Est-ce que pour autant nous devons renoncer à ces valeurs
Évidemment non ! Ce sont les nôtres, nous devons en rester fiers.”

Questions/réponses

Note : seules les réponses d’Alain Juppé aux questions sont reproduites.

  • Il n’y a pas de gouvernement des juges. C’est un fantasme. Les juges appliquent la loi.
  • Il y a trop d’amendements aujourd’hui.
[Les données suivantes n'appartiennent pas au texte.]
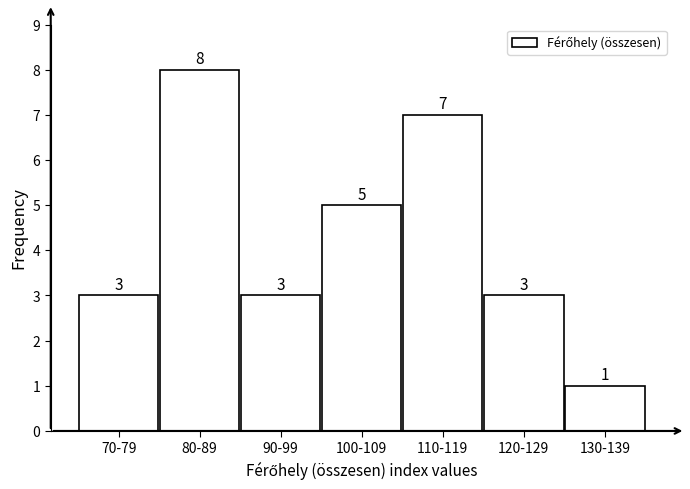

Reading left to right, list all the values displayed in this chart.

3	8	3	5	7	3	1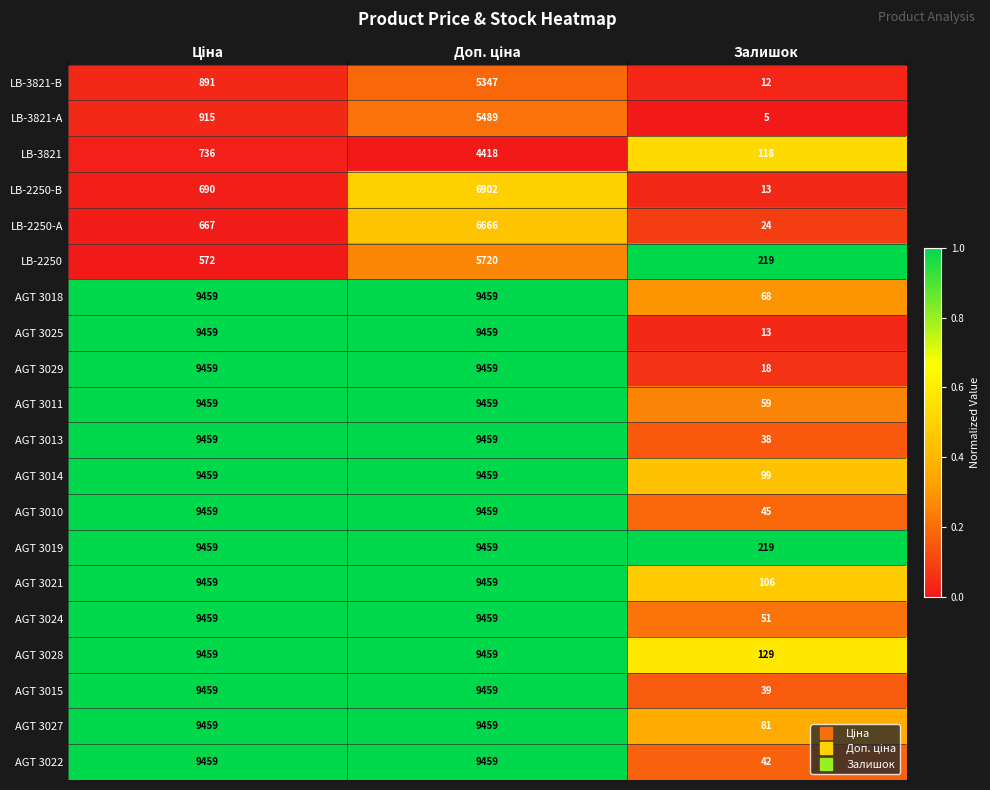

True or false: AGT 3011 has a value of 59 at Залишок.

True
Il faut légiférer moins mais légiférer mieux.
    L’objectif est de convaincre les citoyens qu’on ne se contente pas de voter la loi, mais qu’on se préoccupe de son application.
  • Oui, c’est une bonne idée qu’on soit à la fois parlementaire et maire d’une ville petite ou moyenne, pour avoir plus les pieds dans le réel.
  • Aujourd’hui, on met en place des règles sur les réseaux sociaux.
    2 décisions prouvent que le Conseil constitutionnel n’est pas insensible à la régulation du net :

    • la loi Avia aurait permis à l’autorité administrative de faire retirer un contenu en 1h ; la disposition a été censurée par le Conseil constitutionnel parce qu’elle ne présentait pas des garanties suffisantes.
    • Mais ensuite, un autre texte qui présentait plus de garanties a été validé.
  • Les interventions d’associations à l’occasion de procédures devant le Conseil constitutionnel sont utiles et sont diffusées au sein du Conseil.
  • Concernant la critique faite au Conseil de ne pas être une vraie juridiction et de ne pas respecter le principe du contradictoire, Alain Juppé nous indique qu’un nouveau règlement adopté récemment renforce le principe du contradictoire.
  • Concernant la procédure de nomination du Conseil constitutionnel, il y a aujourd’hui 6 juristes sur 9 au sein du Conseil.
    Mais il y a aussi d’anciens parlementaires et d’anciens ministres, ce qui est aussi essentiel, parce que le Conseil constitutionnel est aussi le juge du bon fonctionnement des services publics.
  • Toujours concernant la nomination des membres du Conseil constitutionnel, “il n’y a pas de bon système”.
    Alain Juppé a pour sa part été nommé par la présidente de l’Assemblée nationale qui était socialiste, alors qu’il ne l’est pas.
    > Neutralité : il n’a jamais vu intervenir des prises de position politiques.
    > Devoir d’ingratitude : les membres du Conseil ne doivent rien à ceux qui les ont nommés.
    > Le mandat non renouvelable de 9 ans fait qu’ils n’attendent rien à leur sortie ; il n’ont pas à ménager les autorités qui les ont nommés.
    > Ils sont tous âgés et en fin de carrière.
  • Le Conseil constitutionnel refuse de publier des opinions dissidentes, parce qu’il pense que cela entraînerait une politisation du Conseil.

Conclusion

“Il ne faut pas croire ceux qui disent que c’était mieux avant.
Je suis un baby boomer, je pourrais vous dire que c’était mieux avant, mais c’est faux.

Le siècle qui vient ne sera pas un chemin de roses : il faudra arrêter le dérèglement climatique, lutter contre les inégalités (ce qui sera nécessaire pour maîtriser les mouvements de population) et lutter pour nos valeurs contestées un peu partout.

Mais on peut y arriver : il faut avoir confiance en nous et dans les autres.”